The Honors Program is an enrichment program, providing a more stimulating intellectual climate or community for our brightest and most motivated students.
The Honors Program itself offers no scholarships, but nearly all students in Honors have some sort of scholarship from the University – Presidential Scholarships and National Merit Scholarships are most common – and all have a certain grade point average which must be achieved if they are to keep their awards.
Of the roughly 30 first-year students admitted to Honors every year, perhaps one or two lose their scholarships, but the reason for that has nothing to do with their two-credit Honors seminar; rather, it has everything to do with Calculus II or Organic Chemistry or some other bear of a course, or because they're having trouble adjusting to the freedom college offers, or because of personal issues unrelated to academics. Alfred's Honors Program is unique in that Honors seminars do not fulfill any general education requirement – we do not offer Honors English or Honors math, for example.

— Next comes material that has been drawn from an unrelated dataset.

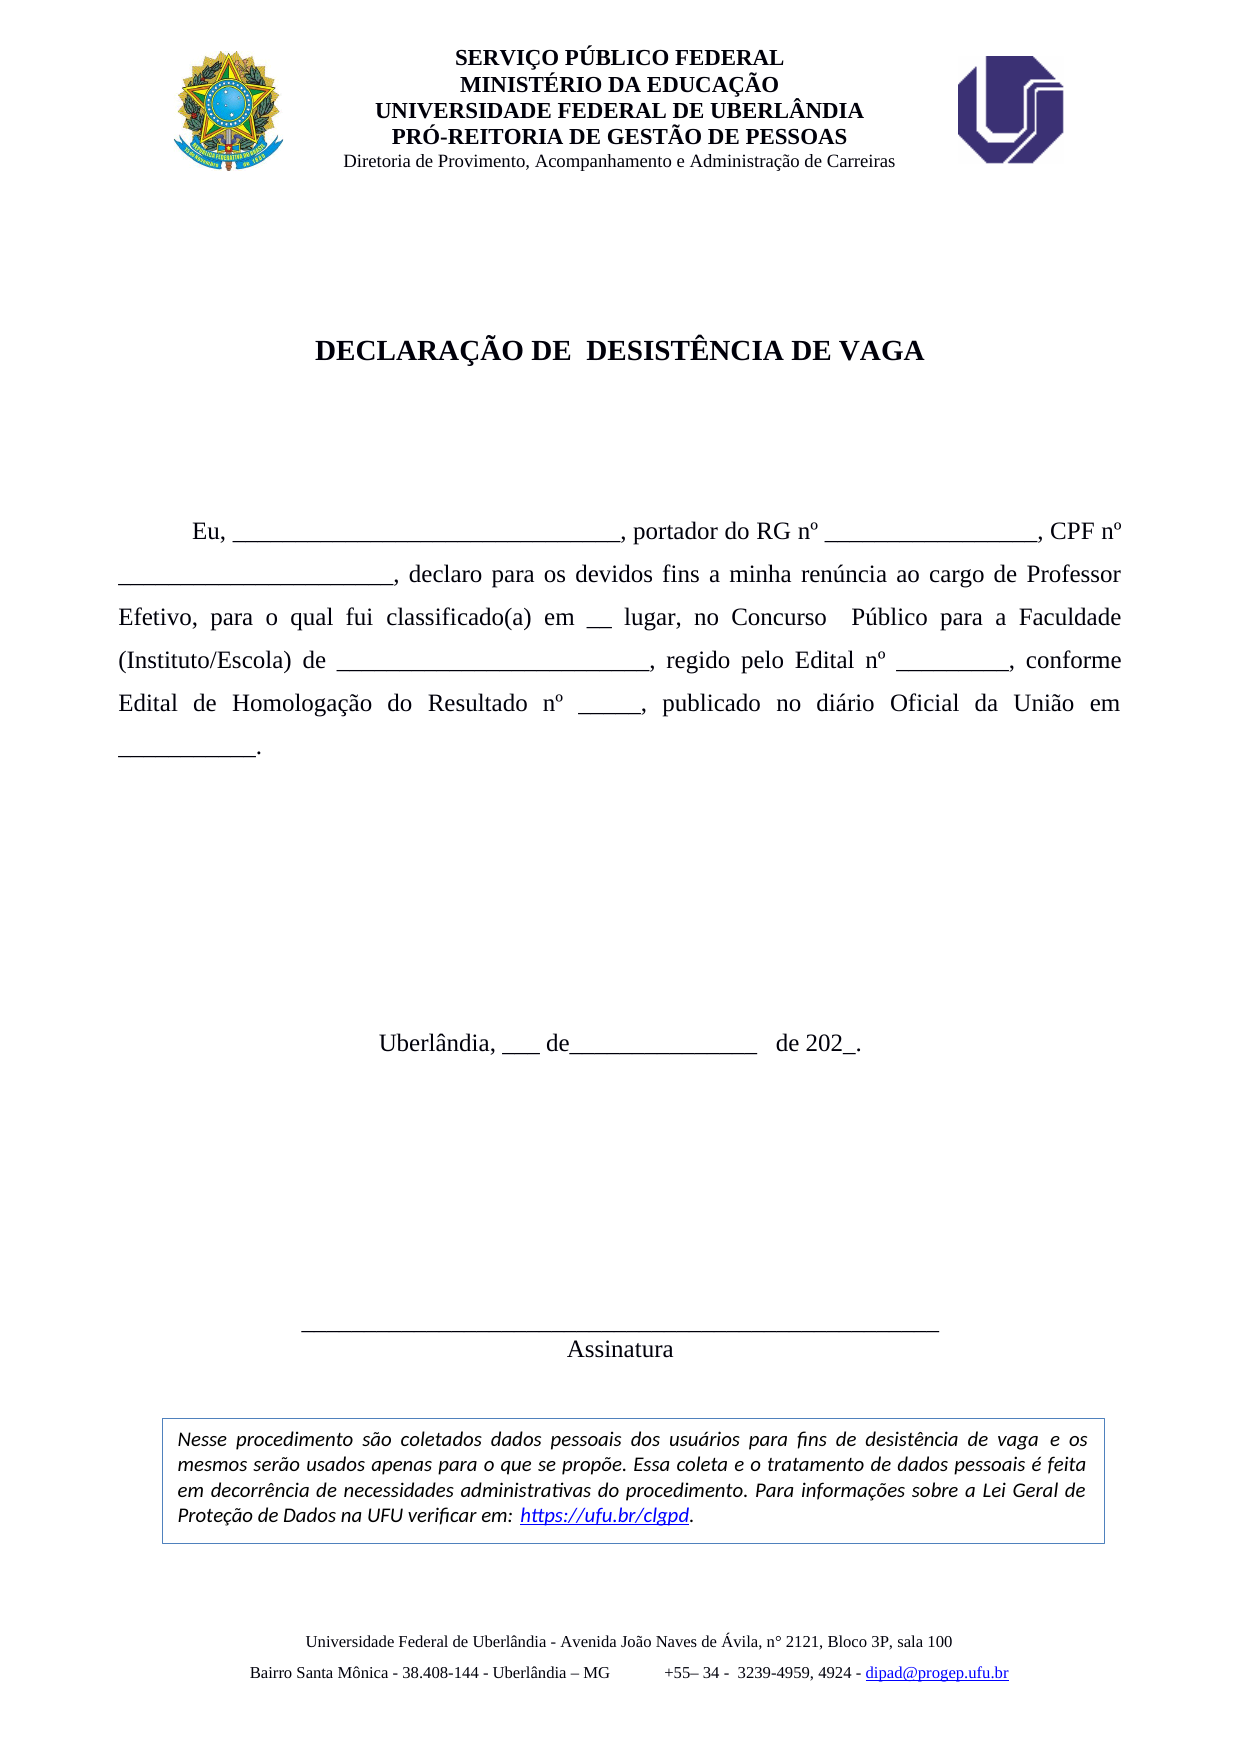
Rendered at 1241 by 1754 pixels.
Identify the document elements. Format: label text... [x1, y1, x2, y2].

Seminars on our campus are taken as overloads, that is, in addition to a student's normal course load, and faculty understand that the purpose of Honors is to add what might be called "intellectual play" to a student's life. Since many Honors students have two majors, or a major and several minors, our faculty try to design Honors seminars which are interesting and challenging without significantly increasing student’s workloads.
The level of difficulty varies; if you join Honors you might think of it as the kind of commitment you would make for another activity, like working on the newspaper or being in a play, except that this is an intellectual activity. Seminars meet one night a week for an hour and forty minutes.
The Honors Program is an enrichment program, providing a more stimulating intellectual climate or community for our brightest and most motivated students.